When you turn 18, depending on the state where you live, you will have more legal rights as an adult, but you will probably not have financial independence from your family for quite some time afterward. You will probably have to hold your tongue and do the minimum religious things if you want to stay at home, or have them pay your rent or pay for college. Look at the Madrasa as a cultural observation project and you’re an anthropologist.
If you are not a U.S. citizen, then when you turn 18, quietly begin applying for your own separate immigration status, and perhaps applying for citizenship. These processes take a long time, so start as soon as you can.
I understand very well how difficult it is for a 17-year-old Americanized girl to have to put up with the social and personal suppression that you have described, but the consequences of this reaching your parents before you have legal and financial control over your own destiny could be far worse than what you are enduring now.
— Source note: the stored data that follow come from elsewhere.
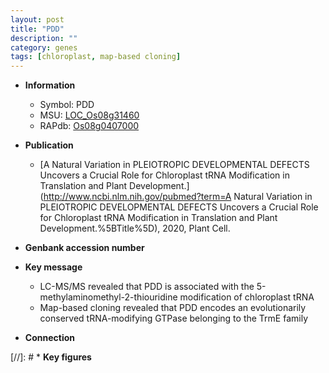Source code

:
 ```yaml
---
layout: post
title: "PDD"
description: ""
category: genes
tags: [chloroplast, map-based cloning]
---
```


* **Information**  
    + Symbol: PDD  
    + MSU: [LOC_Os08g31460](http://rice.uga.edu/cgi-bin/ORF_infopage.cgi?orf=LOC_Os08g31460)  
    + RAPdb: [Os08g0407000](http://rapdb.dna.affrc.go.jp/viewer/gbrowse_details/irgsp1?name=Os08g0407000)  

* **Publication**  
    + [A Natural Variation in PLEIOTROPIC DEVELOPMENTAL DEFECTS Uncovers a Crucial Role for Chloroplast tRNA Modification in Translation and Plant Development.](http://www.ncbi.nlm.nih.gov/pubmed?term=A Natural Variation in PLEIOTROPIC DEVELOPMENTAL DEFECTS Uncovers a Crucial Role for Chloroplast tRNA Modification in Translation and Plant Development.%5BTitle%5D), 2020, Plant Cell.

* **Genbank accession number**  

* **Key message**  
    + LC-MS/MS revealed that PDD is associated with the 5-methylaminomethyl-2-thiouridine modification of chloroplast tRNA
    + Map-based cloning revealed that PDD encodes an evolutionarily conserved tRNA-modifying GTPase belonging to the TrmE family

* **Connection**  

[//]: # * **Key figures**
I also understand your frustration at having to conceal your opinions and views from your family. Unfortunately, freedom of speech includes the freedom to get the consequences of speaking freely. Sometimes the consequences come down like a ton of bricks.
Patience is not something for which 17-year-olds are famous. They are famous for their passion, their idealism, and their uncontainable energy. But you must develop this grownup virtue of patience now, or those three youthful traits, which are both blessings and curses, could be smothered before they have a chance to blossom into wise and bold actions to make a positive difference in your life and in the world.
Whenever you feel frustrated and impatient, take deep, slow breaths and channel that energy into preparing for your financial, physical and emotional independence. Save your money, learn marketable skills, and study hard. Let your quiet preparations give you hope and comfort, knowing that you are making progress toward one day having the freedom to fully be yourself. If you don’t use that emotional energy constructively, it might burst forth impulsively with regrettable results.
When you are an adult with personal power coming from within, from your assets, and from the law, you can gradually build a more truthful relationship with your parents. They may be upset, they may eventually accept, or they may completely reject you, but you will be negotiating from a position of strength, from a life that you have built into something they can still be proud of, if they can rise above their preferences and prejudices about religion.
Atheist Muslim, believe in yourself and safeguard yourself as if you were your own beloved child. Your ability to have thought your way out of your indoctrination is rare and precious. I’m sorry to have to advise a young person full of vitality and love of life to be so very cautious, but I want to see you grow and prosper and have a chance to offer your clarity to the lucky people who will know you.